Kaderin Rusya’dan İstanbul’a sürüklediği Frederick Bruce Thomas mekânın isim babasıydı. Fahrettin Aslan da burayı devleştirirken “Gazinocular Kralı” oldu.
Bugün artık gazinolar bambaşka bir çehreye bürünmüş durumda. Sadece şanslı bir azınlık eski gazino kültürüne yetişebildi. Bu kültürün en esaslı adreslerinden Taksim’deki Maksim Gazinosu, 53 sene önce bugün kapılarını yeniden araladı. 2000’lere kadar da pek çok tanıdık sanatçı Maksim’in sahne tozunu yutacaktı.
Thomas’ın Maxim’i
Sene 1921. Amerikalı siyahî Frederick Bruce Thomas, Sıraselviler Caddesi’nde Majik Sineması’nın yanı başında duruyordu. Binada hummalı bir çalışma vardı. Yüzlerce kişinin oturacağı mekâna, küçük bir sahne ve dans pisti yapılıyordu. İçerideki sütunlar, Amerikan barı ve Boğaz manzaralı teras buranın görkemini daha da artırıyordu. Kasım ayında tabela asıldı. Maksim açılmıştı.
Orkestra fokstrot, shimmy, çarliston!
Burası adını Thomas’ın Rusya’daki kulübünden alıyordu. Çarlık döneminde Moskova’da kulüp işleten Thomas, Ekim Devrimi’yle elindekileri kaybetmişti. Sıfırdan başlayacak gücü, karısıyla birlikte kaçtığı İstanbul’da bulacaktı.

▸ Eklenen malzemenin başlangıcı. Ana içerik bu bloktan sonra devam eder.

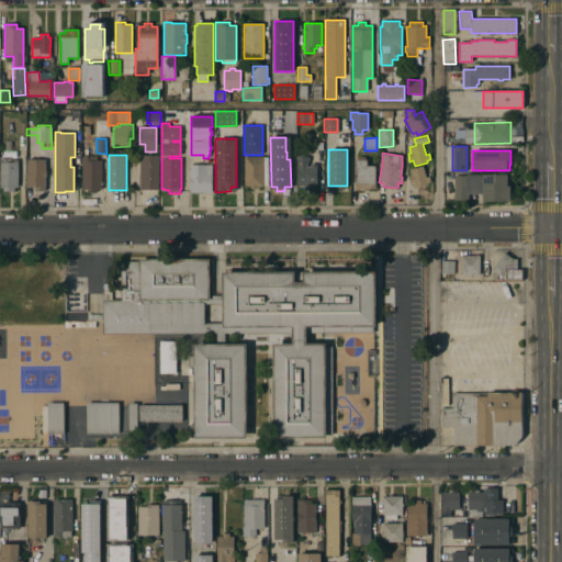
[(102,190),(96,190),(96,193),(88,193),(88,190),(82,190),(81,156),(97,156),(97,160),(101,160),(101,163),(102,190)]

Thomas, İstanbul’daki ilk lokali Stella’yı Şişli’de açtı. Burası kısa sürede İstanbul’un dans mekânına dönüştü; en iyi caz orkestraları burada çalıyor; fokstrot, shimmy, çarliston gibi dönemin popüler dansları burada yapılıyordu.
Zengin mönü, içkiler, sahne şovları…
Stella bir anda parlayınca Thomas, şansını Taksim’de, şehrin kalbinde denemek istedi. Maxim de kısa sürede ünlendi. Zengin mönüsü, içkileri, müdavimlerinin kulağının pasını silen orkestrası ve sahne şovlarıyla burası beş yıl boyunca kentin en beğenilen gece kulübüydü. Ta ki Thomas kazandığından fazlasını harcayıp borçlanıncaya kadar.

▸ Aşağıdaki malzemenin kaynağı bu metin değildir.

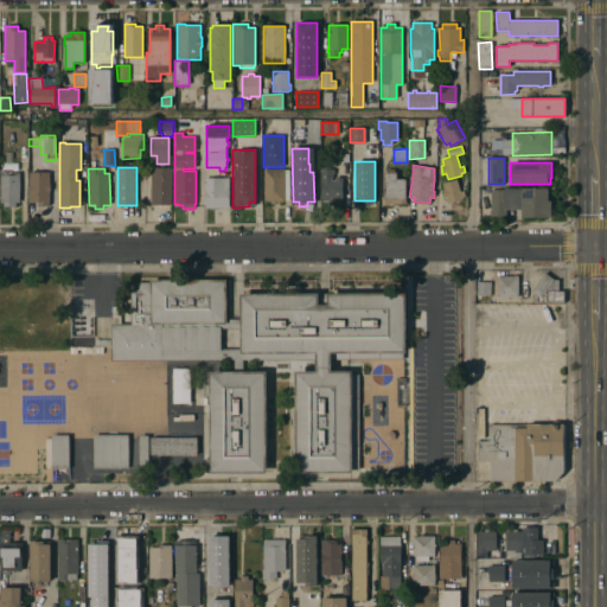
[(171,181),(172,181),(172,184),(171,184),(171,190),(172,190),(172,192),(171,192),(171,205),(151,205),(151,168),(171,168),(171,181)]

Nâzım Hikmet dizelerinde adı geçti
“Çalsın Maksimbarın cazbant kolu
çal bre kara köpoğlu
anlatayım Konstantinopl’u:
Yüzük, bilezik, gerdanlık, küpe
muslin, krepdöşin, tül, ipek
– Şu herif de karıma sersemce kur yapıyor pek!”
Nâzım Hikmet 1930’da kaleme aldığı 835 Satır’da, Maksim’in eski şaşalı günlerini böyle anlattı.

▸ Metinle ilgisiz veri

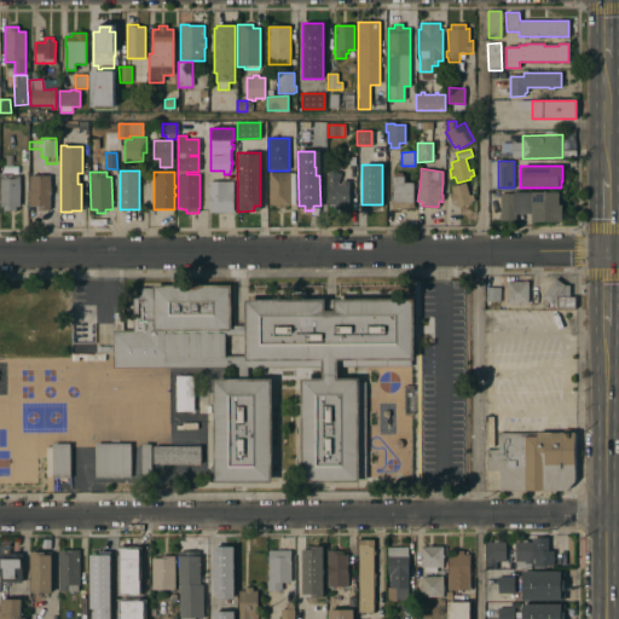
[(268,173),(290,172),(290,173),(295,173),(295,204),(290,204),(290,206),(283,206),(283,208),(276,208),(276,206),(268,206),(268,173)]
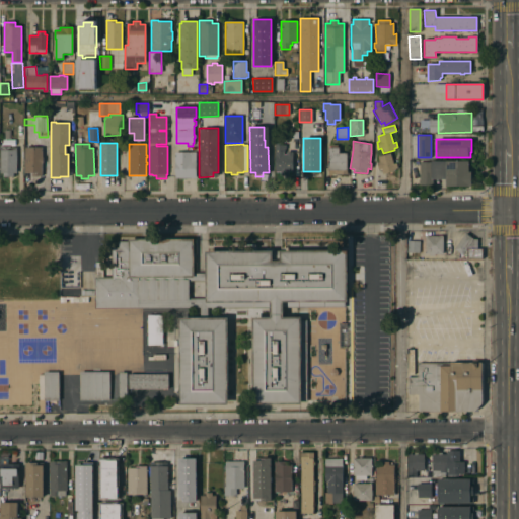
[(0,150),(2,150),(2,145),(10,145),(10,148),(16,148),(16,173),(13,173),(13,176),(5,176),(5,173),(0,173),(0,150)]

Maksim’in 34 yıllık uykusu
Thomas’ın savurganlığı ayyuka çıkmışken bir de Yıldız Sarayı’na açılan kumarhane, mekânın sonunu getirdi. Maksim önce müşterilerini şehrin yeni gözdesine kaptırdı, ardından Thomas borçları yüzünden cezaevine düştü.
Çöküş çok büyüktü. Thomas 22 Aralık 1927’de Maksim’i borçlarının bir kısmına karşılık devretti. Bir sene sonra da cezaevinde zatürreye yakalanıp vefat etti. Bir devir böylece kapanırken Maksim efsanesi 34 yıllık bir uykuya daldı.
Yeniden İstanbul gecelerinin bir numarası
Sene 1960. Yeni Maksim diye anılan, neredeyse batakhaneye dönüşmüş mekânda bu kez Fahrettin Aslan dolaşıyordu. Aslan, eski patronu ve ortağı Emin Yeyman ile burayı baştan aşağı yeniledi.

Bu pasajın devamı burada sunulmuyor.